About this exercise:
Go through the entries below and print each one exactly, leaving out pictures.

◆ ◆ ◆ ◆ ◆

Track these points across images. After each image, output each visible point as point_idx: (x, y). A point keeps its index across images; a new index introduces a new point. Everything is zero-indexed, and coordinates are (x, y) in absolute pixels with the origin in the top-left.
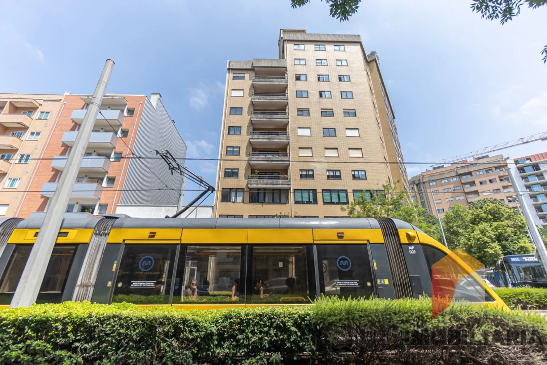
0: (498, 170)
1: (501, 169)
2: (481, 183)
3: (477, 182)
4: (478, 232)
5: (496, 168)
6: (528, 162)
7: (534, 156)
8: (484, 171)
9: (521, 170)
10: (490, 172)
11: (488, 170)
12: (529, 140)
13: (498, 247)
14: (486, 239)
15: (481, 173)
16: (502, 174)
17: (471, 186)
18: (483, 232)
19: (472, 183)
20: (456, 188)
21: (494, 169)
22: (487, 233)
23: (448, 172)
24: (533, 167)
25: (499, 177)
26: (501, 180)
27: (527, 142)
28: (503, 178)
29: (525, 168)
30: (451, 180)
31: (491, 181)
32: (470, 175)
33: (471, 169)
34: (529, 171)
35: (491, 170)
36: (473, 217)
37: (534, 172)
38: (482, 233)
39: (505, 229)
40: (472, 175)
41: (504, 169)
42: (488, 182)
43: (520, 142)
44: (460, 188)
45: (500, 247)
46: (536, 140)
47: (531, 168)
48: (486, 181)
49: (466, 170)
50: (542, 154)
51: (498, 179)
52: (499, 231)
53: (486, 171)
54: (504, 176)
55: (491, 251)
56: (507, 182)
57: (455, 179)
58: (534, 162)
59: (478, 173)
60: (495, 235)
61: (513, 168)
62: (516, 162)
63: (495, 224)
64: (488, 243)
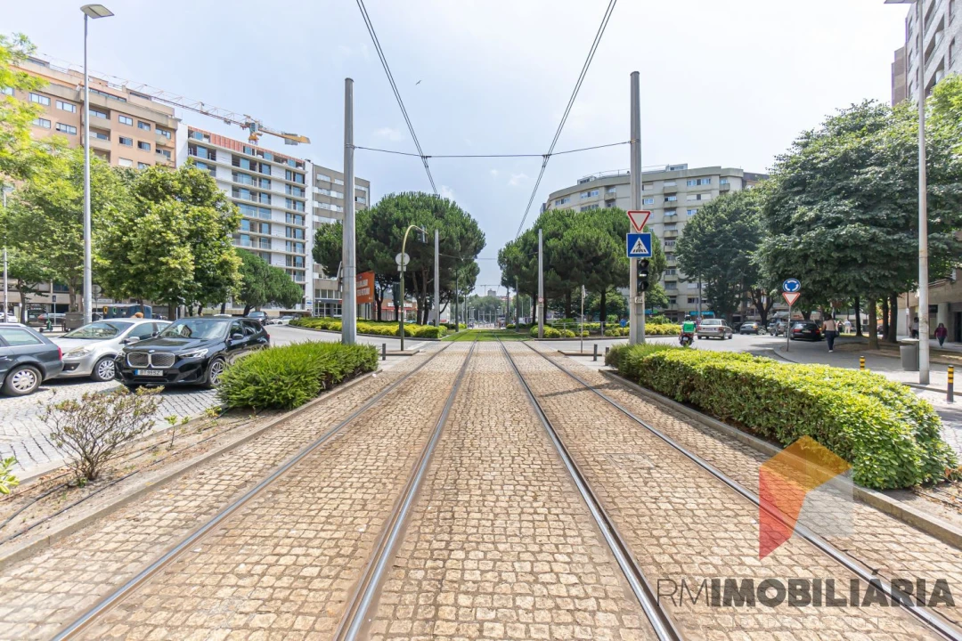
0: (159, 132)
1: (164, 133)
2: (121, 141)
3: (115, 136)
4: (157, 217)
5: (159, 126)
6: (205, 141)
7: (215, 136)
8: (136, 121)
9: (193, 148)
10: (146, 128)
11: (143, 123)
12: (210, 112)
13: (190, 257)
14: (171, 236)
15: (129, 121)
16: (163, 140)
17: (98, 137)
18: (166, 218)
19: (105, 134)
20: (63, 128)
21: (153, 125)
22: (174, 223)
23: (57, 83)
24: (209, 153)
25: (157, 145)
26: (158, 151)
27: (206, 114)
28: (162, 150)
29: (198, 149)
30: (59, 105)
31: (140, 145)
32: (104, 116)
33: (111, 104)
34: (202, 156)
35: (149, 125)
36: (153, 181)
37: (206, 160)
38: (164, 221)
39: (209, 224)
40: (108, 117)
41: (168, 134)
42: (135, 144)
43: (199, 108)
44: (73, 130)
45: (193, 258)
46: (219, 117)
47: (205, 151)
48: (132, 141)
49: (100, 102)
50: (225, 139)
51: (153, 147)
52: (200, 224)
53: (139, 122)
54: (165, 146)
55: (174, 264)
56: (166, 157)
57: (68, 107)
58: (212, 144)
59: (122, 119)
60: (189, 230)
61: (181, 139)
62: (190, 133)
63: (196, 209)
64: (172, 244)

◆ ◆ ◆ ◆ ◆

Finished exercise:
Track these points across images. After each image, output each visible point as point_idx: (x, y). A point keeps its index across images; a new index introduces a new point. Everything is zero-indexed, and coordinates are (x, y) in absolute pixels with the origin in the top-left.
0: (498, 170)
1: (501, 169)
2: (481, 183)
3: (477, 182)
4: (478, 232)
5: (496, 168)
6: (528, 162)
7: (534, 156)
8: (484, 171)
9: (521, 170)
10: (490, 172)
11: (488, 170)
12: (529, 140)
13: (498, 247)
14: (486, 239)
15: (481, 173)
16: (502, 174)
17: (471, 186)
18: (483, 232)
19: (472, 183)
20: (456, 188)
21: (494, 169)
22: (487, 233)
23: (448, 172)
24: (533, 167)
25: (499, 177)
26: (501, 180)
27: (527, 142)
28: (503, 178)
29: (525, 168)
30: (451, 180)
31: (491, 181)
32: (470, 175)
33: (471, 169)
34: (529, 171)
35: (491, 170)
36: (473, 217)
37: (534, 172)
38: (482, 233)
39: (505, 229)
40: (472, 175)
41: (504, 169)
42: (488, 182)
43: (520, 142)
44: (460, 188)
45: (500, 247)
46: (536, 140)
47: (531, 168)
48: (486, 181)
49: (466, 170)
50: (542, 154)
51: (498, 179)
52: (499, 231)
53: (486, 171)
54: (504, 176)
55: (491, 251)
56: (507, 182)
57: (455, 179)
58: (534, 162)
59: (478, 173)
60: (495, 235)
61: (513, 168)
62: (516, 162)
63: (495, 224)
64: (488, 243)
0: (159, 132)
1: (164, 133)
2: (121, 141)
3: (115, 136)
4: (157, 217)
5: (159, 126)
6: (205, 141)
7: (215, 136)
8: (136, 121)
9: (193, 148)
10: (146, 128)
11: (143, 123)
12: (210, 112)
13: (190, 257)
14: (171, 236)
15: (129, 121)
16: (163, 140)
17: (98, 137)
18: (166, 218)
19: (105, 134)
20: (63, 128)
21: (153, 125)
22: (174, 223)
23: (57, 83)
24: (209, 153)
25: (157, 145)
26: (158, 151)
27: (206, 114)
28: (162, 150)
29: (198, 149)
30: (59, 105)
31: (140, 145)
32: (104, 116)
33: (111, 104)
34: (202, 156)
35: (149, 125)
36: (153, 181)
37: (206, 160)
38: (164, 221)
39: (209, 224)
40: (108, 117)
41: (168, 134)
42: (135, 144)
43: (199, 108)
44: (73, 130)
45: (193, 258)
46: (219, 117)
47: (205, 151)
48: (132, 141)
49: (100, 102)
50: (225, 139)
51: (153, 147)
52: (200, 224)
53: (139, 122)
54: (165, 146)
55: (174, 264)
56: (166, 157)
57: (68, 107)
58: (212, 144)
59: (122, 119)
60: (189, 230)
61: (181, 139)
62: (190, 133)
63: (196, 209)
64: (172, 244)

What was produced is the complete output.